As the field progresses, collaborative efforts among researchers and practitioners are crucial to defining robust methodologies, validating models across varied human–robot collaboration scenarios, and establishing guidelines for their implementation. This concerted approach will facilitate the development of machine learning models that not only enhance the accuracy of mental workload assessments but also ensure their applicability and reliability in real-world collaborative robotic environments. In the context of Industry 5.0, the utilization of various physiological variables as inputs for machine learning models holds promise for powering intelligent algorithms that can decode human movement intentions and adapt robot behavior proactively.

However, challenges persist in understanding the relationships among physiological variables and in effectively employing machine learning models to accurately assess mental workload. These challenges can be addressed by applying explainable artificial intelligence (XAI) to enable the interpretation and trust of the results generated by machine learning algorithms [81]. Further research is needed to evaluate the generalizability of the models across different tasks and to ensure high accuracy for industrial deployment. Addressing subject-specific factors, electrode placement variability, and changing environmental conditions in industrial settings will be essential to improve the practical implementation of cognitive workload classification systems.

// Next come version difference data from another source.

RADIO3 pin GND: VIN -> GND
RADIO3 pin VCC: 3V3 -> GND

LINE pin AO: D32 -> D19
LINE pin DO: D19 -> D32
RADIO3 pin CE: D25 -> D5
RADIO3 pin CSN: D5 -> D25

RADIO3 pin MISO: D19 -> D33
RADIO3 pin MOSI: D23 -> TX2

In conclusion, while a universally validated method is not yet established, the foundation for future research lies in systematic description, ensuring the dependability of forthcoming models. Despite challenges, the integration of diverse methodologies holds significant potential in assessing mental workload and shaping the future of human–robot collaboration for enhanced safety, health, well-being, and productivity. This synthesis of findings emphasizes the need for continued exploration and refinement, paving the way for a more robust understanding and application of workload assessment methodologies in diverse contexts.